Выбрать главу

И пока шёл, всё думал: видел учитель или нет, как он пытался достать скворца из дуплянки. Наверно, видел — от него разве упрячешься. И сам себя оправдывал: он бы не трогал скворца, если бы тот не стал нападать, норовя попасть острым клювом в глаза. Пришлось в порядке самозащиты помять его слегка. Павлик глядел учителю в спину и думал: а ну вдруг сейчас Ефим Савельич обернётся и скажет: дескать, что ты идёшь за мной? Загубил скворца, а сейчас чего тебе надо? Шёл за ним и не знал, как оправдаться.

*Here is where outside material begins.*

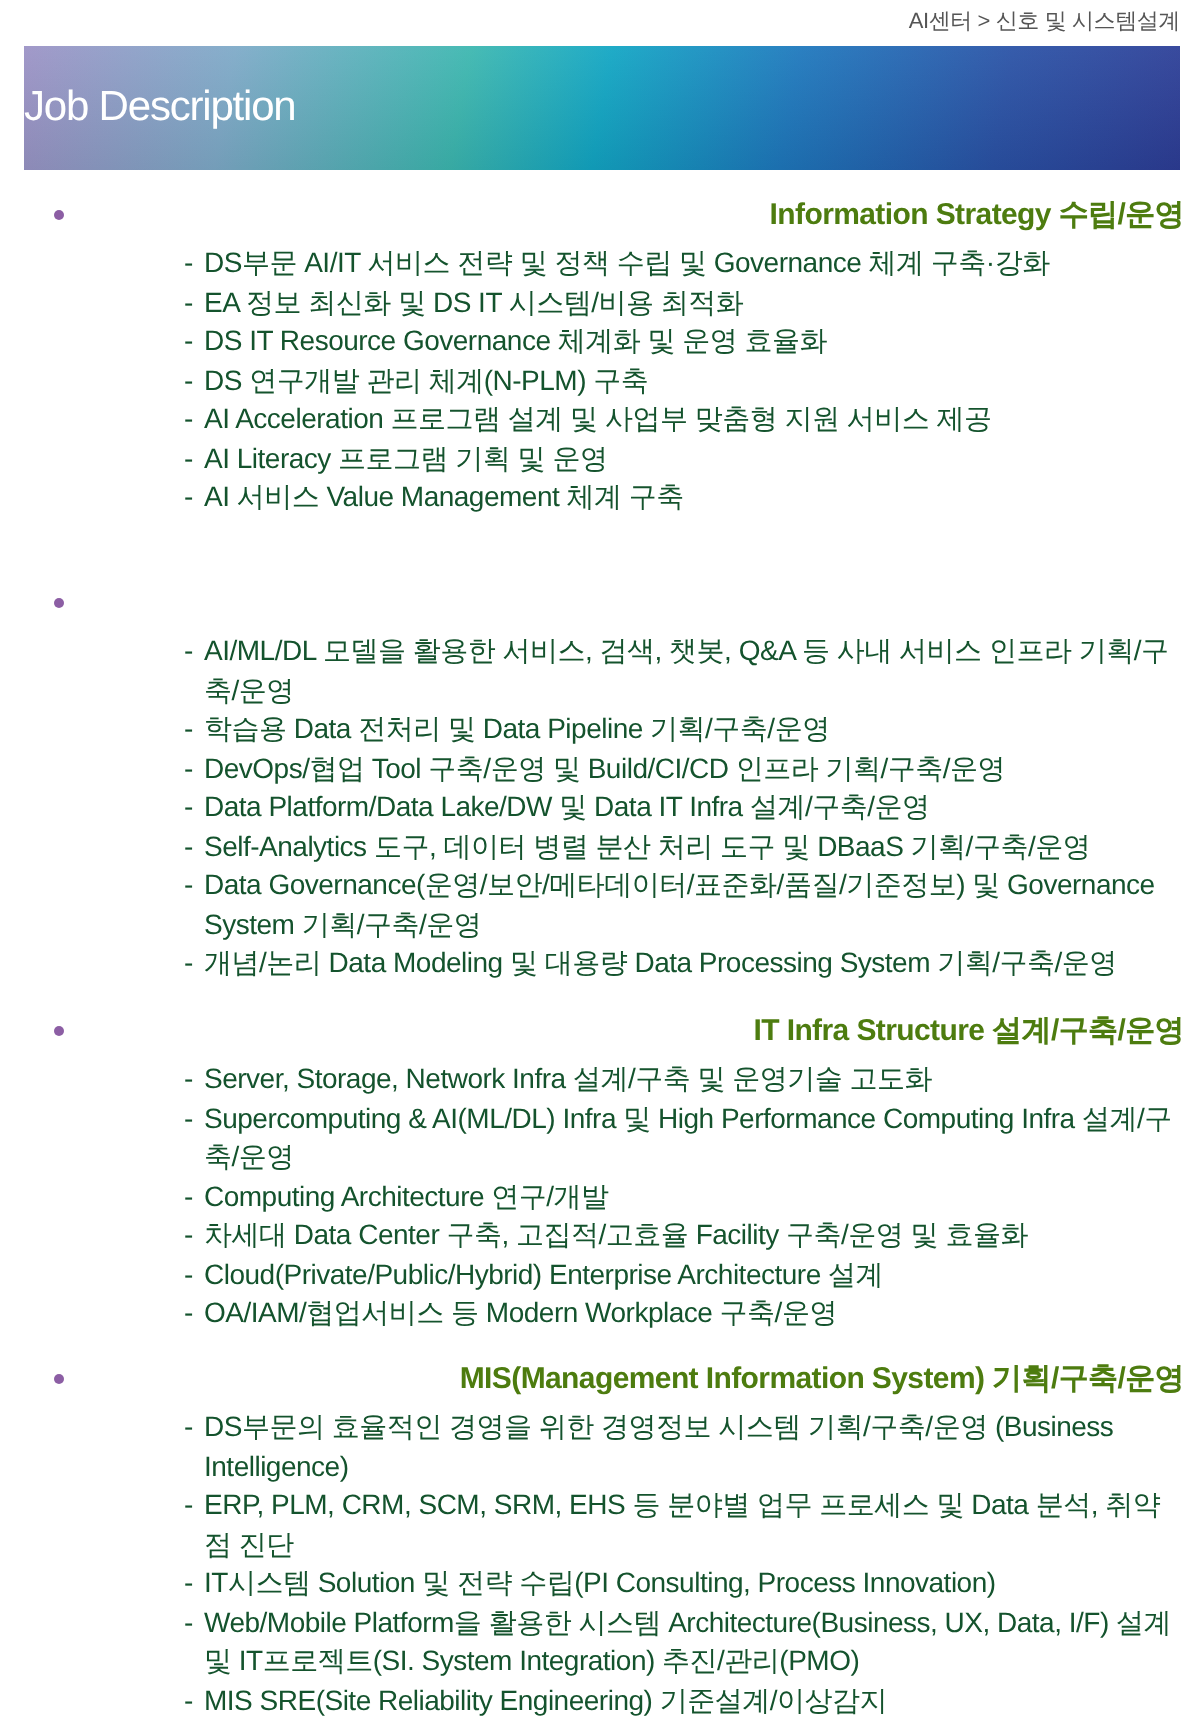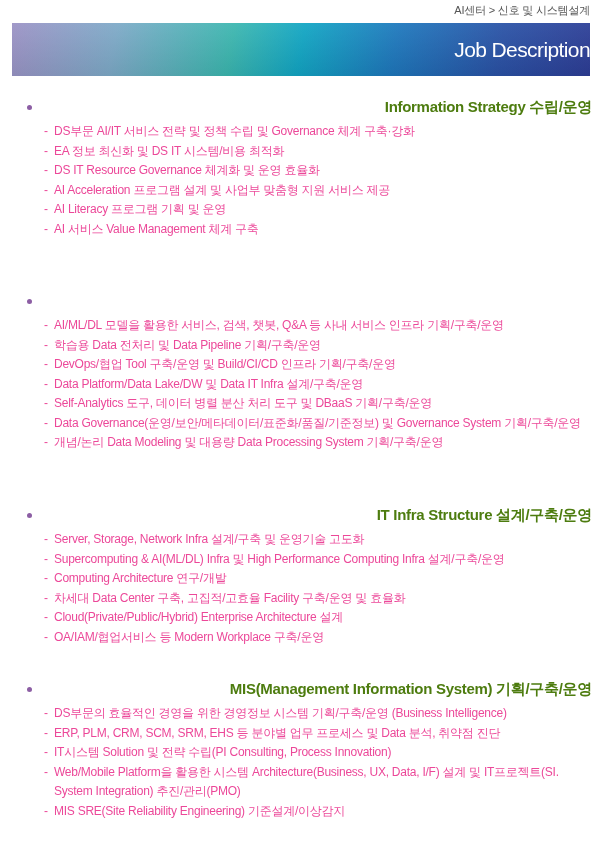"Job Description" .banner { height: 53px -> 62px; justify-content: flex-end -> flex-start }
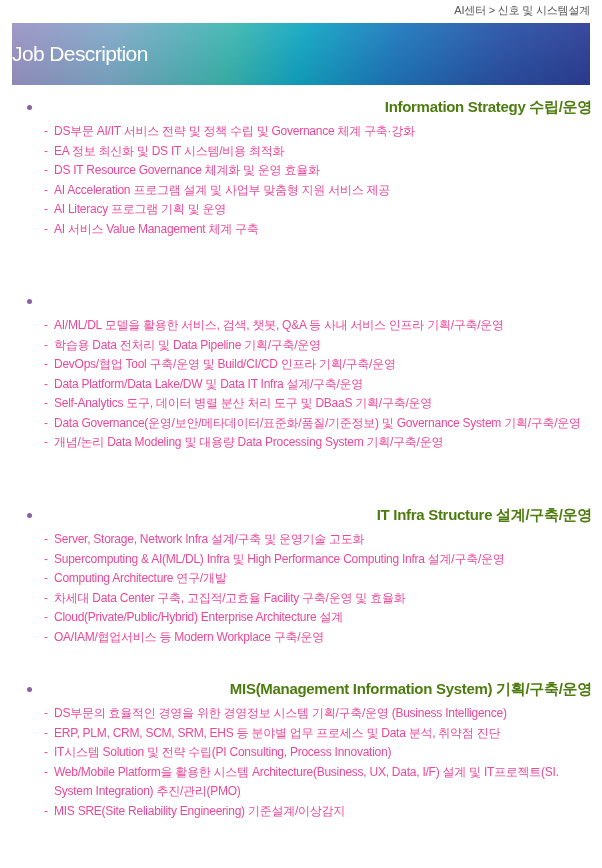"- DS부문 AI/IT 서비스 전략" .item { color: #ec4899 -> #14532d; font-size: 12px -> 14px; margin-left: none -> 48px }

Разорял он гнёзда, собирал яички, выдувал жидкость и хранил их в ящике на чердаке — ни у кого такой коллекции не было, а сам никогда не задумывался: зачем она ему, собственно? А вдруг учитель спросит: да, зачем она тебе? Что сказать? Может, сбрехать: для науки, дескать? А почему тогда прячешься как вор? И биологичке не покажешь?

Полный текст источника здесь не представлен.